_What is expected_. For the records below, output every line from the one holding "La Redazione" through the final line, unaltered, and no other lines.

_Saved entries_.
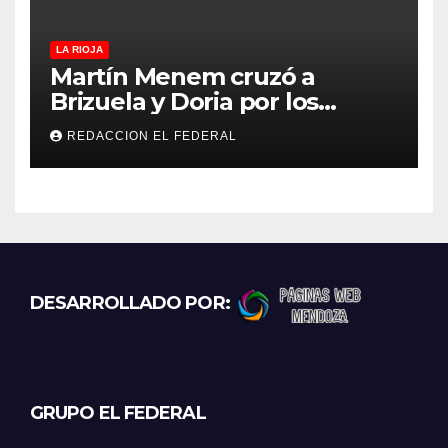
LA RIOJA
Martín Menem cruzó a
Brizuela y Doria por los
incendios en Guanchín:
REDACCION EL FEDERAL
“Miente descaradamente”
DESARROLLADO POR:
GRUPO EL FEDERAL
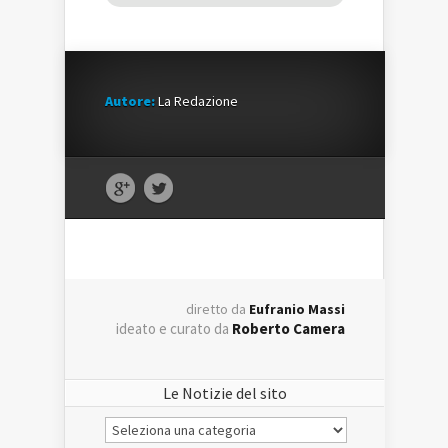
Autore:
La Redazione
diretto da
Eufranio Massi
ideato e curato da
Roberto Camera
Le Notizie del sito
Le
Notizie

_Your solution_.
La Redazione
diretto da
Eufranio Massi
ideato e curato da
Roberto Camera
Le Notizie del sito
Le
Notizie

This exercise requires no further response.